Das einheitliche Format ist die europäische Patientenakte (European Health Record = EHR). In Deutschland soll dies über die Telematikinfrastruktur und die ePA abegbildet werden. Allerdings erfordern die Vorgaben für den EHDS, dass die Funktionen dann gleichermaßen für alle Versicherten, gesetzlich und privat, zur Verfügung stehen.
Daten für die Forschung
Neben der Primärnutzung der Daten für die grenzüberschreitende Gesundheitsversorgung regelt die Verordnung zudem die Sekundärnutzung. Etwa für Daten aus elektronischen Patientenakten, aus elektronischen Registern zu bestimmten Krankheiten oder zu verhaltensbezogenen Gesundheitsfaktoren. Eine „Zugangsstelle für Gesundheitsdaten“ prüft auf Antrag, ob eine bestimmte Sekundärnutzung einen legitimen Zweck erfüllt. Jeder Mitgliedstaat muss eine solche Stelle benennen. Legitim sind demnach wissenschaftliche Forschungsvorhaben, die Entwicklung von Medizinprodukten oder das Training von Algorithmen oder KI-Systemen. Bestimmte Nutzungszwecke schließt die Verordnung ausdrücklich aus, zum Beispiel Werbung oder die Anpassung von Versicherungsprämien. Patient*innen können der Nutzung ihrer Daten aber auch widersprechen.
Apotheken ausgenommen?
Verarbeitet werden können nur anonymisierte oder pseudonymisierte Daten in gesicherten Verarbeitungsumgebungen („HealthData@EU“). Laut der Verordnung (Artikel 60 Absatz 1) müssen die Gesundheitsdateninhaber, die bei ihnen gespeicherten Datenbestände unter näher definierten Bedingungen für bestimmte Zwecke zur Verfügung zu stellen, wenn sie eine behördliche Genehmigung haben. Gesundheitsdateninhaber sind z. B. Angehörige von Gesundheitsberufen oder andere natürliche oder juristische Personen, die Gesundheitsdaten verarbeiten.

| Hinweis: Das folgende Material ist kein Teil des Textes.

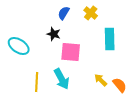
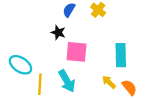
cyan rectangle: (110, 39) -> (121, 55), moved
cyan ellipse: (19, 46) -> (20, 65), moved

Allerdings gelten die Vorgaben für die Sekundärnutzung explizit nicht für natürliche Personen (Artikel 50 Absatz 1). Nach Auffassung der Abda dürften hierunter Apothekenleiter*innen ebenso wie freiberuflich tätige Ärzt*innen fallen, wie es in einem Rundschreiben an die Mitglieder heißt. Ausgenommen sind außerdem Kleinstunternehmen (mit weniger als zehn Mitarbeitern und weniger als zwei Millionen Euro Jahresumsatz bzw. Jahresbilanz).
Auch den Schutz geistigen Eigentums und von Geschäftsgeheimnissen thematisiert die Verordnung (Artikel 52). Für Daten, die möglicherweise darunter fallen, gelten besondere Regeln. Wenn Sekundärnutzung von Daten ein ernstes Risiko birgt, dass die Rechte am geistigen Eigentum, Geschäftsgeheimnisse oder das gesetzliche Datenschutzrecht verletzt werden und dieses Risiko nicht auf zufriedenstellende Weise beseitigt werden kann, verweigert die Zugangsstelle für Gesundheitsdaten den Zugang zu diesen Daten.

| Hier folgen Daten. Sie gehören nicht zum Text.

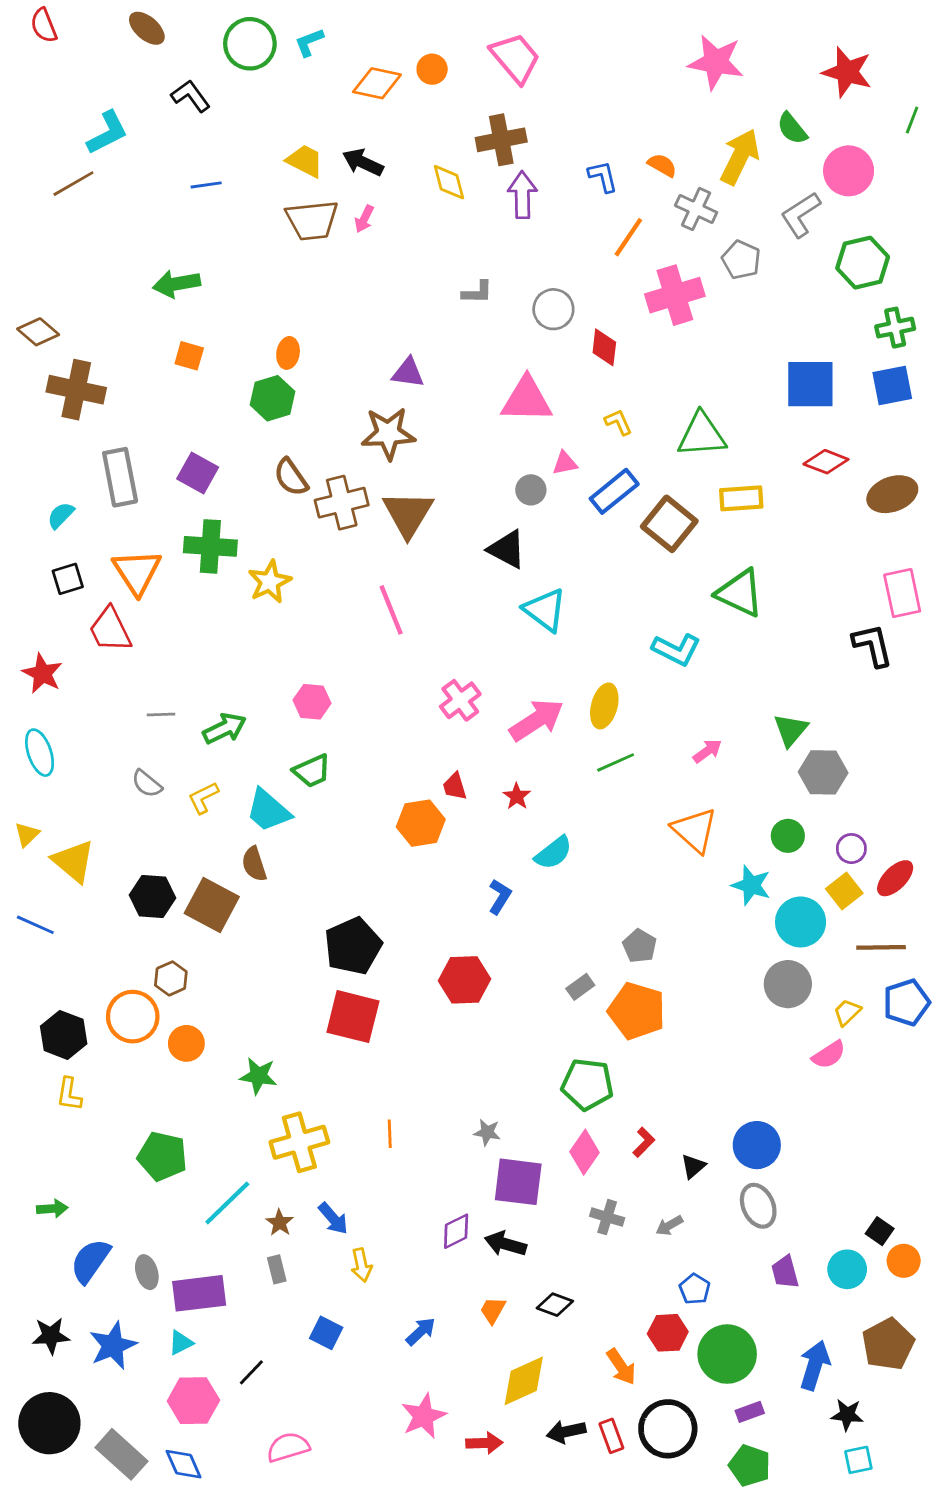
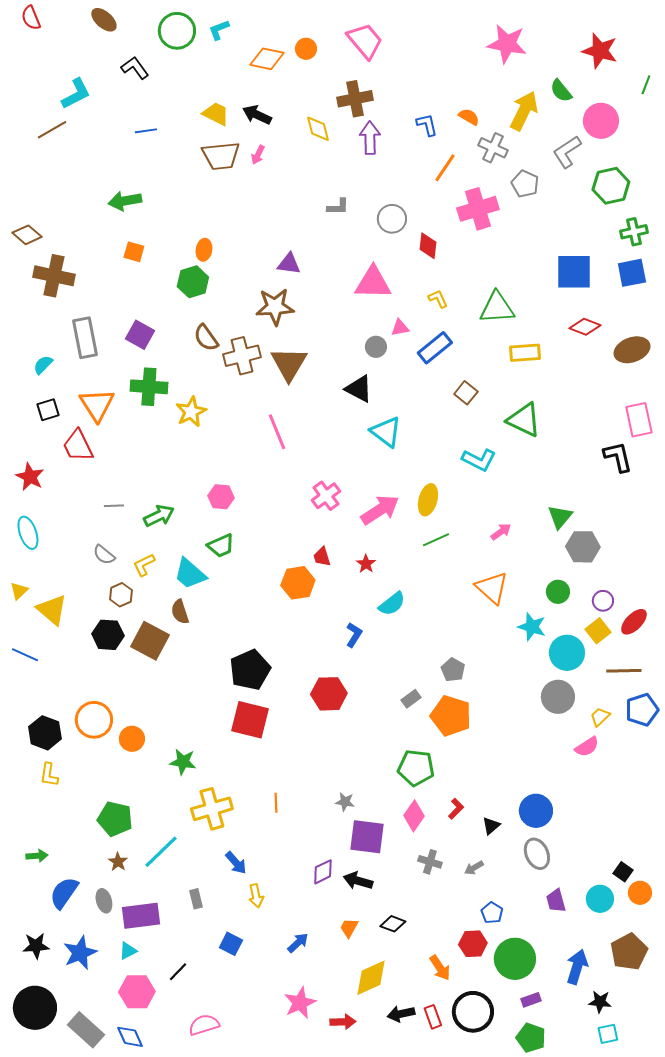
brown square: (669, 524) -> (466, 393), moved, size x0.6
brown hexagon: (171, 978) -> (121, 595), moved
brown star: (280, 1223) -> (118, 862), moved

Verbesserungen gegenüber dem Vorschlag der Kommission
Die Abda weist in ihrem Rundschreiben außerdem darauf hin, dass die Verordnung im Vergleich zum ursprünglichen Vorschlag der Kommission wesentliche Verbesserungen enthält. So konnten Einschränkungen des Berufsgeheimnisses und des Gesundheitsdatenschutzes weitgehend vermieden werden. Die Standesvertretung schreibt das der intensiven Begleitung durch den europäischen Verband (ZAEU) in Zusammenarbeit mit den Berufsorganisationen der anderen Heilberufe und dem Bundesverband der Freien Berufe (BFB) zu.